Reproduce the data verbatim, starting at its first line and ending at the line that contains "businesses to consolidate", with that line included.
Start of RECORDS FOR PROCESSING
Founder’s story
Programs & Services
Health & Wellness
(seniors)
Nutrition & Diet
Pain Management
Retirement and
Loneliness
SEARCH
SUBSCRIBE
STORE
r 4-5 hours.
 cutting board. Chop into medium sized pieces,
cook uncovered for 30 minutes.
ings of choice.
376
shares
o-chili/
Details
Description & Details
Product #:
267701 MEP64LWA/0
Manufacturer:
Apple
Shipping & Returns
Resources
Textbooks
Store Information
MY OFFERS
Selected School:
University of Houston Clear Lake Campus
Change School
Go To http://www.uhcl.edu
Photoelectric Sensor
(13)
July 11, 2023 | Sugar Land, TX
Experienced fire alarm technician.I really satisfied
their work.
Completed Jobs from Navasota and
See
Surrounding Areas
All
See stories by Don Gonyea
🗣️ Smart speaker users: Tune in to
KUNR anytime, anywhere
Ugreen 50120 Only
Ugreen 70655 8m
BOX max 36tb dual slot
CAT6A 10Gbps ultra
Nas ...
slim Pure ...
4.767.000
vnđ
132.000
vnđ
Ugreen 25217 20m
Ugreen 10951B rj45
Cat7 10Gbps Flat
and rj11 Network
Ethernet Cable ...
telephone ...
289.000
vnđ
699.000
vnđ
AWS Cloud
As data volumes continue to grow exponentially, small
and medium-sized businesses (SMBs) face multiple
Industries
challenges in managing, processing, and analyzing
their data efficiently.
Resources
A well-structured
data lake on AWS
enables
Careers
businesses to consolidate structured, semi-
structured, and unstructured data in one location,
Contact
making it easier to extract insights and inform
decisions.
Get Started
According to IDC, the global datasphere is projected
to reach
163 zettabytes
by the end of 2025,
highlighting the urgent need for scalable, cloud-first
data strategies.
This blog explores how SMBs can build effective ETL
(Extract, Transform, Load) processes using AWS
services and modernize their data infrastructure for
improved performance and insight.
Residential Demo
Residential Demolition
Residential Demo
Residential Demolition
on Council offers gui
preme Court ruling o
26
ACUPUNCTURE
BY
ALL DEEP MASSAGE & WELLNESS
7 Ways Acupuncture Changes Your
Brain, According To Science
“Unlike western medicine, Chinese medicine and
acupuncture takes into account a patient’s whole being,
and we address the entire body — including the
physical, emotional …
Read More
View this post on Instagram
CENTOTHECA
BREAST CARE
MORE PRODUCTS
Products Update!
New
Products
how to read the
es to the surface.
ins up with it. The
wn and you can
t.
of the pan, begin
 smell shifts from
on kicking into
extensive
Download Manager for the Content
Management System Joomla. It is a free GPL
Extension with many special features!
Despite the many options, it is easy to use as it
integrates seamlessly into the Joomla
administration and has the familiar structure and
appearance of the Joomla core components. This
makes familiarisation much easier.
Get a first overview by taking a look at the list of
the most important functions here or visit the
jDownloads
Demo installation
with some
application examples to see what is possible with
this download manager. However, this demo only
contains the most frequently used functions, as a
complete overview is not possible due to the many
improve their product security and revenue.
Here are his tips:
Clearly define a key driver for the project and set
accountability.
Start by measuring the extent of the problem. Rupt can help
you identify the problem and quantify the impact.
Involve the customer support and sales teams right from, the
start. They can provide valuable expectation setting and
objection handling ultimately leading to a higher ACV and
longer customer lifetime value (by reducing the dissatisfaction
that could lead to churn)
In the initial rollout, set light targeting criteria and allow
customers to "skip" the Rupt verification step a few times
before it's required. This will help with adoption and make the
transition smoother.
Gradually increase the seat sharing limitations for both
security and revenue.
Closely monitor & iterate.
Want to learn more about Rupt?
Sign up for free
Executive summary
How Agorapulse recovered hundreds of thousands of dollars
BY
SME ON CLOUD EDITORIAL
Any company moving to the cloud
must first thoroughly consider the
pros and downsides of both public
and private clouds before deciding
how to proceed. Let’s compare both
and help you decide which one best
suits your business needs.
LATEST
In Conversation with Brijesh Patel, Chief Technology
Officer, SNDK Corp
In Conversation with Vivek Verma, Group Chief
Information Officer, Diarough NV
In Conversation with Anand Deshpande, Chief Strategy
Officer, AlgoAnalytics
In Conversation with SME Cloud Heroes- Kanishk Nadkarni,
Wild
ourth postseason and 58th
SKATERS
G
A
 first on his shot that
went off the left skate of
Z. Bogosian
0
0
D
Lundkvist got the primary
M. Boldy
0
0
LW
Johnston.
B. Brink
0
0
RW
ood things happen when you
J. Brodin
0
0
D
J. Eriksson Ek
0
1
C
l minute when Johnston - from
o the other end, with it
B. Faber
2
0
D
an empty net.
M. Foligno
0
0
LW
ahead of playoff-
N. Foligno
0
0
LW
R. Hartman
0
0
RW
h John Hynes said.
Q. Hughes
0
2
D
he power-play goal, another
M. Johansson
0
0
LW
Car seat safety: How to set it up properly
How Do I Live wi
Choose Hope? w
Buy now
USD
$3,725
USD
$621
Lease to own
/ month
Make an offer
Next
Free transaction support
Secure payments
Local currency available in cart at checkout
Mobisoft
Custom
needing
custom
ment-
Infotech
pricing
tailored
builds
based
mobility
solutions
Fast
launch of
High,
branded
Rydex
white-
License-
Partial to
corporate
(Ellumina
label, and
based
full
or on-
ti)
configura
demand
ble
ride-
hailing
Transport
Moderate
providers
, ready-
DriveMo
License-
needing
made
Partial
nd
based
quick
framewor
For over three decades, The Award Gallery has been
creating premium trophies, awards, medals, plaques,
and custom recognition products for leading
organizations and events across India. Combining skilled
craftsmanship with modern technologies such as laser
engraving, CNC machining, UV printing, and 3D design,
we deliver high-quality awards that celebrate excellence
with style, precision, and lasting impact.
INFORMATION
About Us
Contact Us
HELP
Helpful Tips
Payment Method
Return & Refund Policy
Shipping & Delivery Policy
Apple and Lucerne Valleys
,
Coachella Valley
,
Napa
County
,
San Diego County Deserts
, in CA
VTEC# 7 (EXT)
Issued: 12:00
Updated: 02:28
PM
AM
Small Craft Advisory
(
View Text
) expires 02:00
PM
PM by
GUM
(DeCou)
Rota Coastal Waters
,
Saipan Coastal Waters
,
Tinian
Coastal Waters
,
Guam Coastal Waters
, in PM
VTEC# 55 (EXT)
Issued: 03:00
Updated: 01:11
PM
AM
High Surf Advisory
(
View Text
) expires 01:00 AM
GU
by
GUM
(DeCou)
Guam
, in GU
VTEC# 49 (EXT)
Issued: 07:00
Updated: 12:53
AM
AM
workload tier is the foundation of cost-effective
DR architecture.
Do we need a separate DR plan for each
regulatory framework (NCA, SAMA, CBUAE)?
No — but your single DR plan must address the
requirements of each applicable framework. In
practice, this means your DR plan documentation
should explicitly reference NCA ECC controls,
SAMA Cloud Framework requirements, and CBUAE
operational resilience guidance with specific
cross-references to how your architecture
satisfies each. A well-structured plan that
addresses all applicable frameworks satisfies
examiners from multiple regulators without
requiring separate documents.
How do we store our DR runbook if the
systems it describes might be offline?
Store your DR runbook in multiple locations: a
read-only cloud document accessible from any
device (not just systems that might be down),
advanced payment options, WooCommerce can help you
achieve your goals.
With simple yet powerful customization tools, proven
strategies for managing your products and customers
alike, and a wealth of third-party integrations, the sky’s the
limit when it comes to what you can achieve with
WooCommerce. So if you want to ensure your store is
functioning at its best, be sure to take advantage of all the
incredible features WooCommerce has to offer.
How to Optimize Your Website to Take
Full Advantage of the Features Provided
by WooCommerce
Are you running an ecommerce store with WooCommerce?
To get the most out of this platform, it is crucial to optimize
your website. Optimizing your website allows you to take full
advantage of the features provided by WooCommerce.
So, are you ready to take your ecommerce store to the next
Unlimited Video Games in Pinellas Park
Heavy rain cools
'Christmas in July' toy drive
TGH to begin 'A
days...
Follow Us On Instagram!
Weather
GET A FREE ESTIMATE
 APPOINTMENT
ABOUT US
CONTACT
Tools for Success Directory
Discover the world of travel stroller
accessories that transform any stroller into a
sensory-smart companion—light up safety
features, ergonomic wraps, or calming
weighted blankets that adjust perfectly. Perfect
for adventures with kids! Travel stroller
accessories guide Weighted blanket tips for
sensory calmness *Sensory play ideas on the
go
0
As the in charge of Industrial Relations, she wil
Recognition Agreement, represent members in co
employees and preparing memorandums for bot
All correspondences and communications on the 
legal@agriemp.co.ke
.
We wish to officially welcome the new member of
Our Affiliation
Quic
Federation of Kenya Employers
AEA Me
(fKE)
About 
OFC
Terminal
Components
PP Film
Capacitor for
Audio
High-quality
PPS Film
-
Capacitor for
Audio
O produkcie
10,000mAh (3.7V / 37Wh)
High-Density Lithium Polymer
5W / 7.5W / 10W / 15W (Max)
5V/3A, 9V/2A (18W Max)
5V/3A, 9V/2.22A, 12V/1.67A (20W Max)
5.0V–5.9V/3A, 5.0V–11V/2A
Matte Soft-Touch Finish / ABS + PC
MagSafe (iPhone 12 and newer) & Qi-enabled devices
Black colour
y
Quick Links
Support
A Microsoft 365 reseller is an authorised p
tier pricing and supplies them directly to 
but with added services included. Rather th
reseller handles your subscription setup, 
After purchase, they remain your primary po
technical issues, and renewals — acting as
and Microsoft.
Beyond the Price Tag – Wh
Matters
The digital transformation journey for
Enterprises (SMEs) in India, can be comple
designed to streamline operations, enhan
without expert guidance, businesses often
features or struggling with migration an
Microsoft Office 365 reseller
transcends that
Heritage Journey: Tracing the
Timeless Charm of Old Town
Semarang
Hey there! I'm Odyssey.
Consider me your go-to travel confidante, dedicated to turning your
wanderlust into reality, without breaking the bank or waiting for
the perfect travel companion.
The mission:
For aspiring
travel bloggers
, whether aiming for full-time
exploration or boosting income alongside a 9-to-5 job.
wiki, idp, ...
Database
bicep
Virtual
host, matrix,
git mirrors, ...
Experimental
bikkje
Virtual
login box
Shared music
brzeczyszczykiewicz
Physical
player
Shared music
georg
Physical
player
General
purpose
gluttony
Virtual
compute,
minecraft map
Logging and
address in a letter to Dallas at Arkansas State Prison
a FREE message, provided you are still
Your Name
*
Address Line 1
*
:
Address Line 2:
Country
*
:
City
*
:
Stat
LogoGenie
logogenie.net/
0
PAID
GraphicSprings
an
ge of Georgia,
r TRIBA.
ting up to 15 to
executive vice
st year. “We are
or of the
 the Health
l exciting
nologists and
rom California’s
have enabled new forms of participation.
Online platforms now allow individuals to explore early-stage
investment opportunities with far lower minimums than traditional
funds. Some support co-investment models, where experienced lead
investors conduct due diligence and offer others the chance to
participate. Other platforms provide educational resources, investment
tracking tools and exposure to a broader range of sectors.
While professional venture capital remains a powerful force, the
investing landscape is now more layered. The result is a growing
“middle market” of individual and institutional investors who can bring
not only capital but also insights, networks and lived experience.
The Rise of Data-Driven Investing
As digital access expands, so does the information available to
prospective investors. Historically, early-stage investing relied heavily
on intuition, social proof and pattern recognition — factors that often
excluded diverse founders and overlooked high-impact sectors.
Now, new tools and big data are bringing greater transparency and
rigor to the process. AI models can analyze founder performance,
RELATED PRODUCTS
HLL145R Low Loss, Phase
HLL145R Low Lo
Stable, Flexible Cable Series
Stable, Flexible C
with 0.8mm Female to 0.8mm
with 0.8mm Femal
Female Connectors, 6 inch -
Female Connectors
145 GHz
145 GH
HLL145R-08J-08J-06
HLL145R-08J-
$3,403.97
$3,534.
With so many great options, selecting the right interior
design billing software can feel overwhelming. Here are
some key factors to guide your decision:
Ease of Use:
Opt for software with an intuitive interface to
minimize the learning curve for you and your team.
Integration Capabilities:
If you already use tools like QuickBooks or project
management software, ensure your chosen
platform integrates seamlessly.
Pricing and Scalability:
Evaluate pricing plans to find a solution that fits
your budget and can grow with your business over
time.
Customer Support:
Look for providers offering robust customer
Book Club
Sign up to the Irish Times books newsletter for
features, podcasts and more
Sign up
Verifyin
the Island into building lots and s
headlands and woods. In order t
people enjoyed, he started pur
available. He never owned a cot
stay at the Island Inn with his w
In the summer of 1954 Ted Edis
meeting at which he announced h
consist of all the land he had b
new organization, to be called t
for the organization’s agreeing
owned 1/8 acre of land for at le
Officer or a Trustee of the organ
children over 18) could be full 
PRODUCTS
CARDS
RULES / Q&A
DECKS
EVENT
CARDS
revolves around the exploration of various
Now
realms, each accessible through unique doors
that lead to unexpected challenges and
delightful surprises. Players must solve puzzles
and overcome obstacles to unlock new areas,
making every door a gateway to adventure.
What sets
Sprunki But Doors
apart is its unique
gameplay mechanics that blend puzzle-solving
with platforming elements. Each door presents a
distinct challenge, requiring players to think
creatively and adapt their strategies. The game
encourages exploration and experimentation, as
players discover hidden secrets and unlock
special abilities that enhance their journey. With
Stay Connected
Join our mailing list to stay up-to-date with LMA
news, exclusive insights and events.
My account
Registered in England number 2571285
End of RECORDS FOR PROCESSING
# TASK SOLUTION
Founder’s story
Programs & Services
Health & Wellness
(seniors)
Nutrition & Diet
Pain Management
Retirement and
Loneliness
SEARCH
SUBSCRIBE
STORE
r 4-5 hours.
 cutting board. Chop into medium sized pieces,
cook uncovered for 30 minutes.
ings of choice.
376
shares
o-chili/
Details
Description & Details
Product #:
267701 MEP64LWA/0
Manufacturer:
Apple
Shipping & Returns
Resources
Textbooks
Store Information
MY OFFERS
Selected School:
University of Houston Clear Lake Campus
Change School
Go To http://www.uhcl.edu
Photoelectric Sensor
(13)
July 11, 2023 | Sugar Land, TX
Experienced fire alarm technician.I really satisfied
their work.
Completed Jobs from Navasota and
See
Surrounding Areas
All
See stories by Don Gonyea
🗣️ Smart speaker users: Tune in to
KUNR anytime, anywhere
Ugreen 50120 Only
Ugreen 70655 8m
BOX max 36tb dual slot
CAT6A 10Gbps ultra
Nas ...
slim Pure ...
4.767.000
vnđ
132.000
vnđ
Ugreen 25217 20m
Ugreen 10951B rj45
Cat7 10Gbps Flat
and rj11 Network
Ethernet Cable ...
telephone ...
289.000
vnđ
699.000
vnđ
AWS Cloud
As data volumes continue to grow exponentially, small
and medium-sized businesses (SMBs) face multiple
Industries
challenges in managing, processing, and analyzing
their data efficiently.
Resources
A well-structured
data lake on AWS
enables
Careers
businesses to consolidate structured, semi-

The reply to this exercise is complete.